Police critic raises questions about new chief’s record, selection process

BY ALLISON LEVITSKY
Daily Post Staff Writer

A police critic is bashing the city of Palo Alto for what he calls a secretive process in hiring its new police chief, Bob Jonsen, and raised concerns about the new chief’s record in dealing with minorities.

While interviewing for Palo Alto’s next chief, City Manager Jim Keene opted not to release the finalists’ names, which he did in 2009 about a month before promoting Assistant Chief Dennis Burns to the top job.

Keene released the three finalists’ names in 2009, after being pressured to do so by some in the community, which gave residents a few weeks to vet the
options.

But no such announcement was made this fall, before Keene hired Menlo Park Police Chief Bob Jonsen to take over the position starting Jan. 9.

Police critic and former Santa Clara County Assistant Public Defender Aram James ripped the more secretive hiring process, saying that in his experience,
Keene is a “guy who likes to do things behind closed doors.”

Racial profiling

He also has raised concerns about Jonsen’s leadership of a Menlo Park department accused of racial profiling and selective over-policing. James said that at a time of high tensions between police and minorities, the process should have been even more open in 2017 than in 2009.

But Palo Alto Human Relations Director Rumi Portillo told the Post that she had followed the advice of Teri Black and Co., the national recruiting firm the city contracted with this year, to keep the candidates’ identities confidential.

Attracting top candidates

“Maintaining candidates’ confidentiality throughout the process helps to attract the best candidates and minimizes the risk of compromising their current employment status,” Portillo said in an email. “Furthermore, it helps to preserve the integrity of a selection process rather than allowing it to become a popularity contest or campaign event.”

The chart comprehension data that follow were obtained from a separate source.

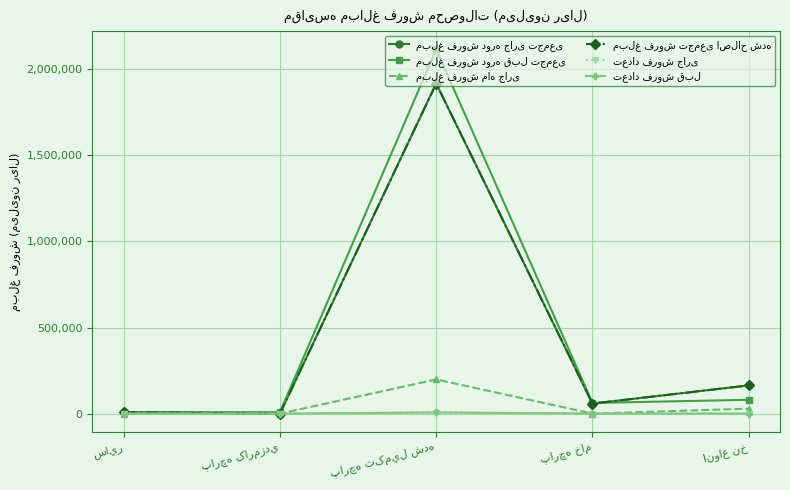

Does the chart have visible grid lines?

Yes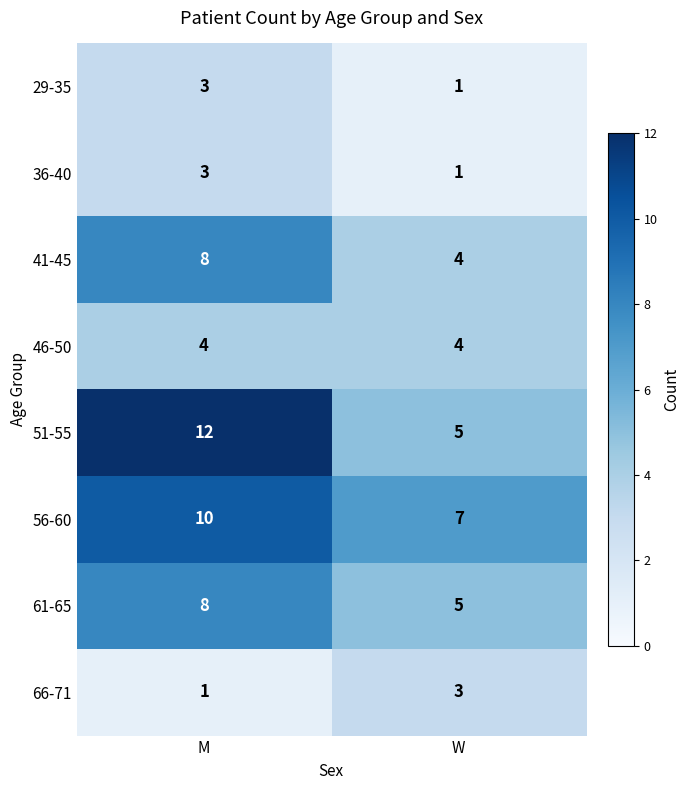

Reading right to left, list all the values displayed in this chart.

29-35: 1	3
36-40: 1	3
41-45: 4	8
46-50: 4	4
51-55: 5	12
56-60: 7	10
61-65: 5	8
66-71: 3	1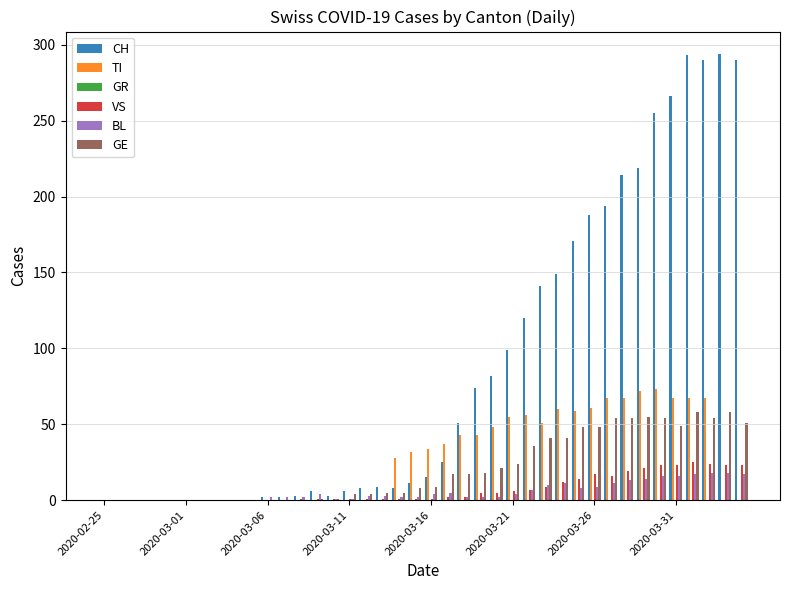

Which series has the largest total across all categories?

CH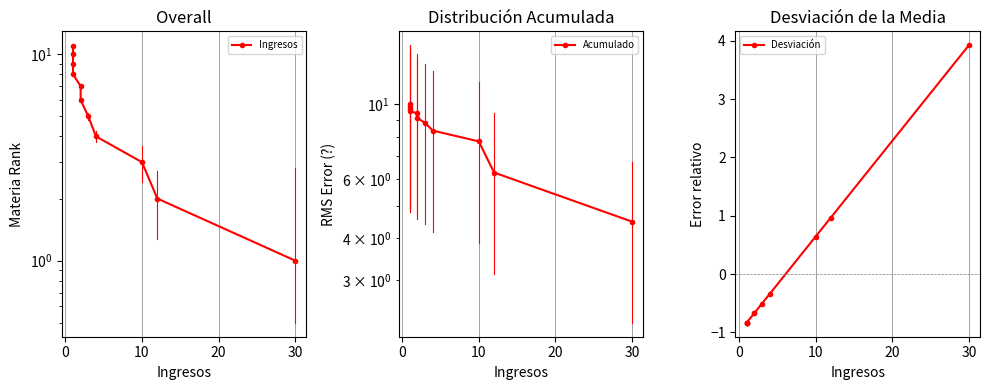

What are all the series names shown in the legend?

Ingresos, Acumulado, Desviación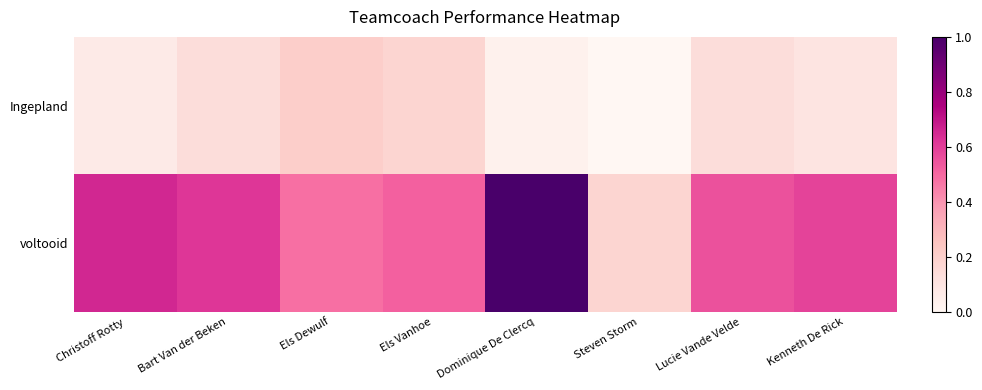

How many series are shown in this chart?

2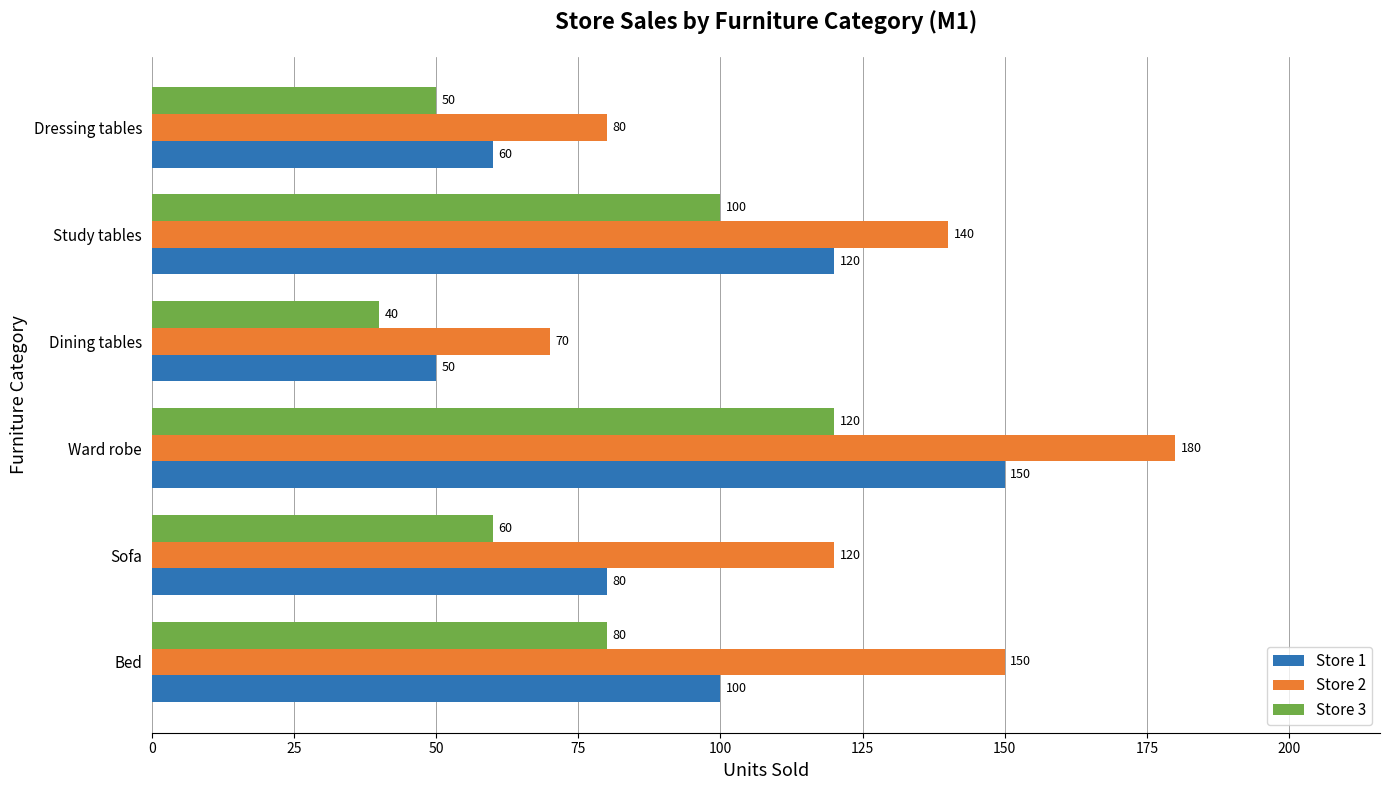

What is the average value of the Store 3 series?

75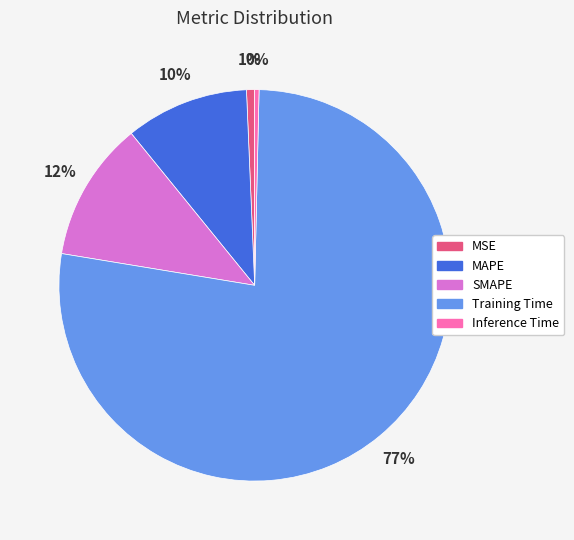

Combined, do SMAPE and Inference Time account for over 50%?

No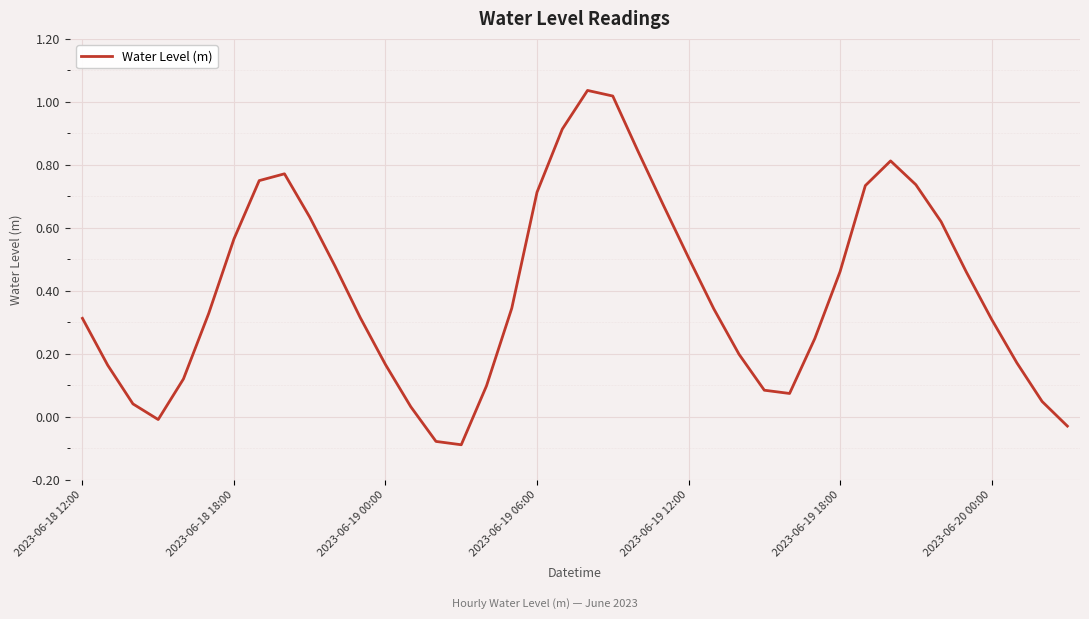

Does the chart display data point markers on the line(s)?

No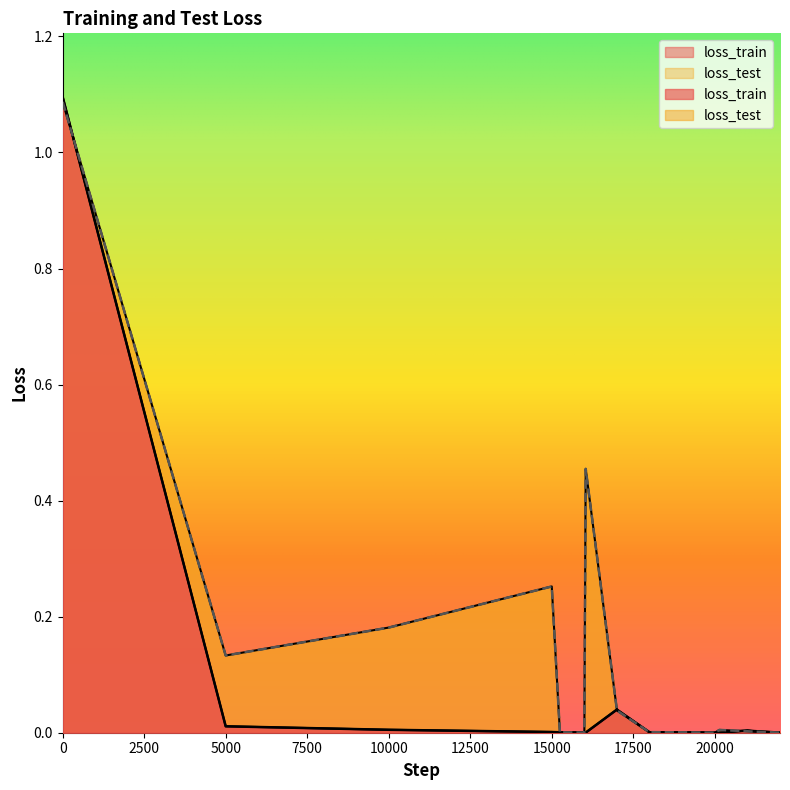

What is the sum of all loss_test values?

2.2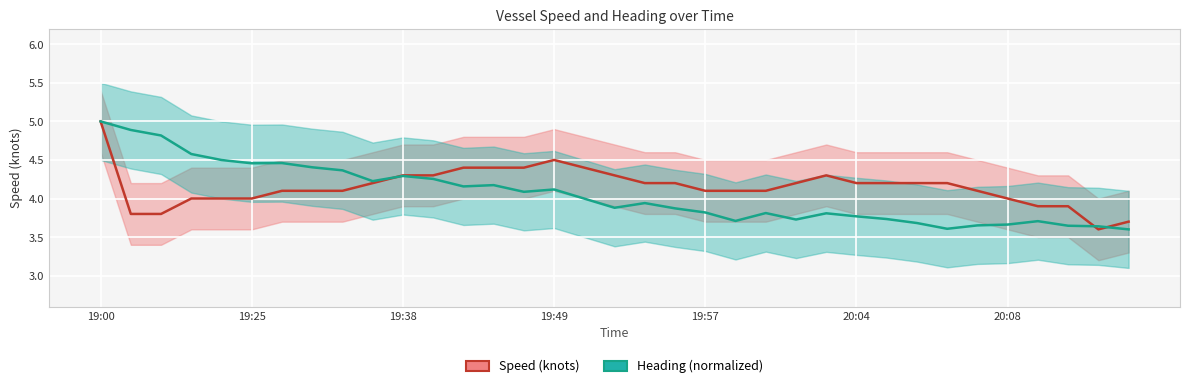

What is the total value across all series at 19:57?

7.9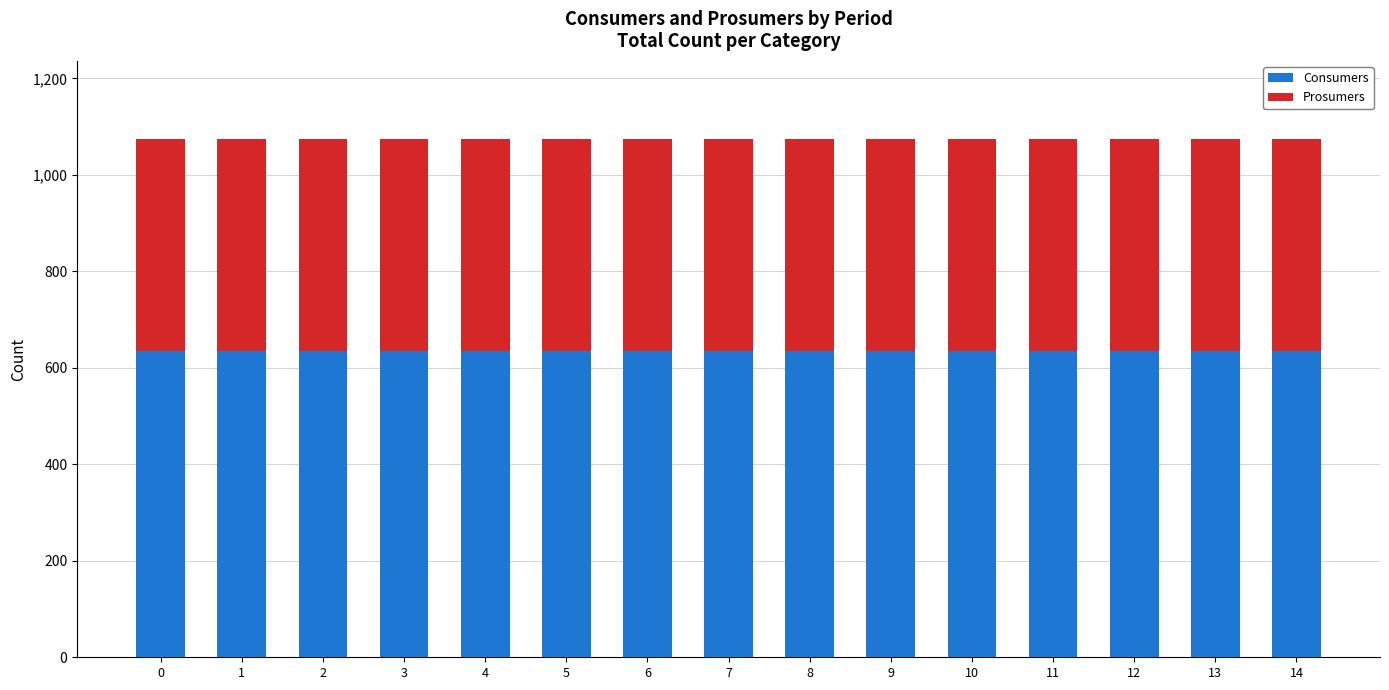

What is the minimum value for Consumers?

635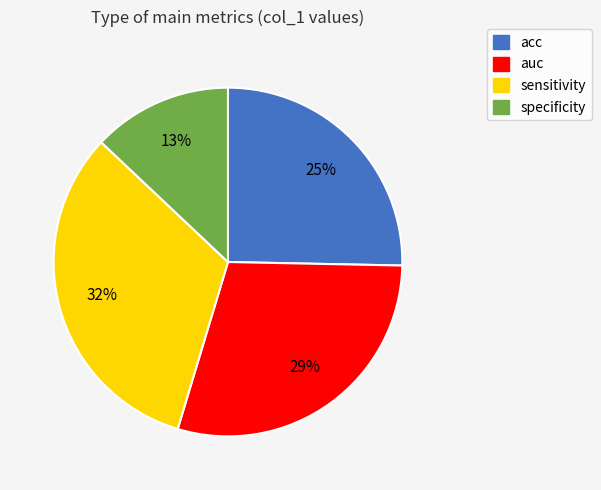

To the nearest percent, what is the combined percentage of specificity and auc?

42%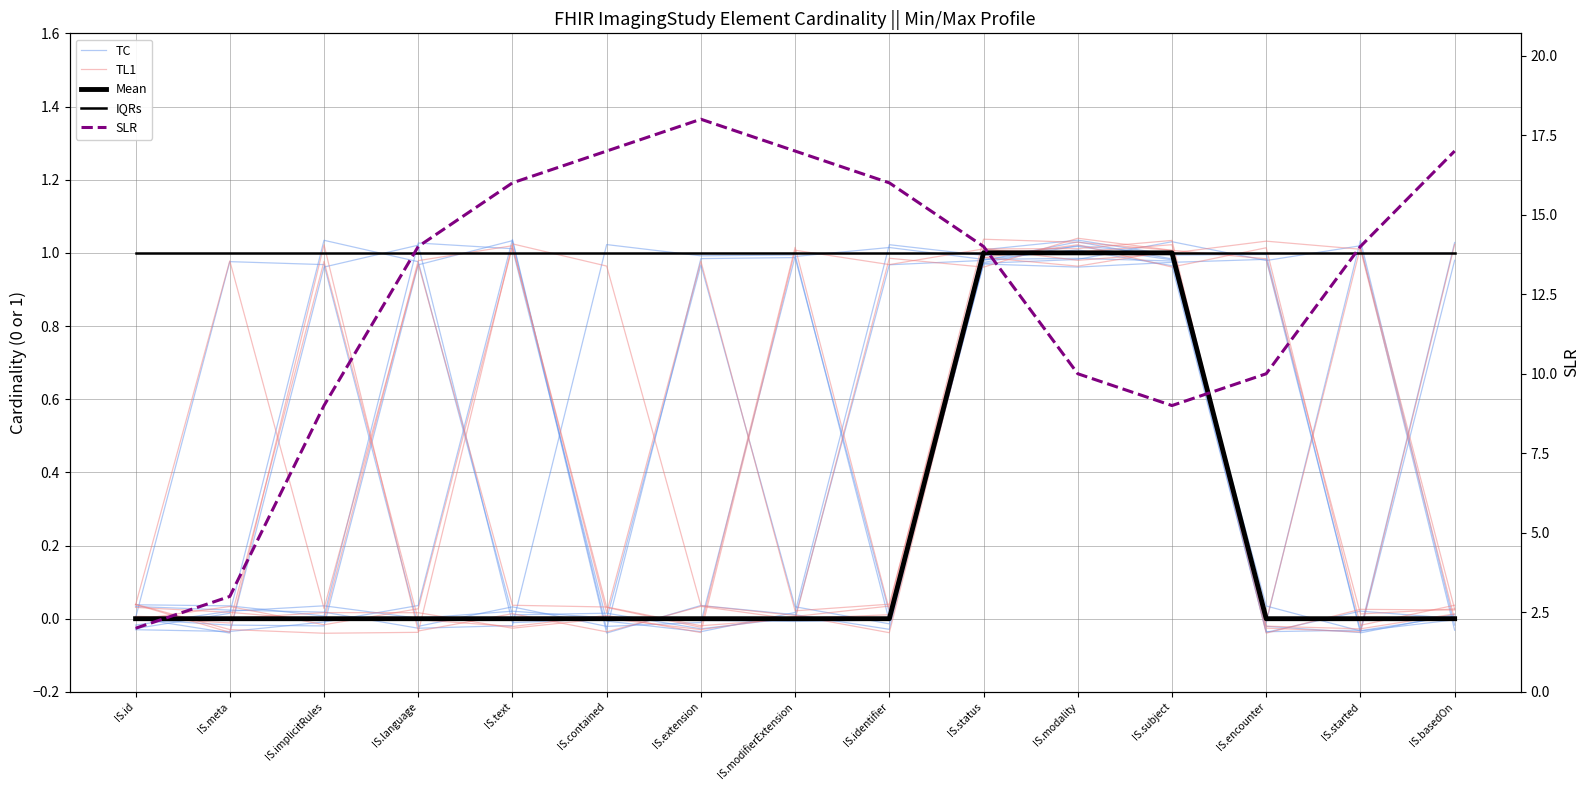

How many lines are shown in the chart?

5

Portillo said that in her experience, top candidates won’t participate in recruitment if their candidacy might be announced. She said that once Jonsen was
selected, city employees continued to vet his references and other sources who knew him before announcing the hire.

In the case of both hires, Keene appointed a panel of citizens and top city employees to interview candidates. This year, the 13-member panel included one former Los Altos police chief, Tuck Younis; one top prosecutor, Santa Clara County Chief Assistant District Attorney Jay Boyarsky; one former Santa Clara
County Superior Court judge, LaDoris Cordell; two current and former Human Relations commissioners, Daryl Savage and Valerie Stinger; nonprofit leaders
Iris Korol and Michele Lew; and six city employees, the Rev. Paul Bains, who serves as police chaplain, Fire Chief Eric Nickel, City Attorney Molly Stump,
Deputy City Manager Michelle Flaherty, Community Services Director Rob de Geus and city spokeswoman Claudia Keith.

Panel representation

James criticized the makeup of the panel, claiming that it should have included some members who are routinely victimized by police harassment and abuse,
though both Cordell and Bains are black and Bains is the senior pastor at St. Samuel Church in East Palo Alto, one of the cities where James accuses police of
“acting like occupiers” and enacting “community terrorism.”

Savage, who now works for the FBI, is “very outspokenly pro-police,” James said, adding that while there’s nothing wrong with that position, the panel should have featured more balance.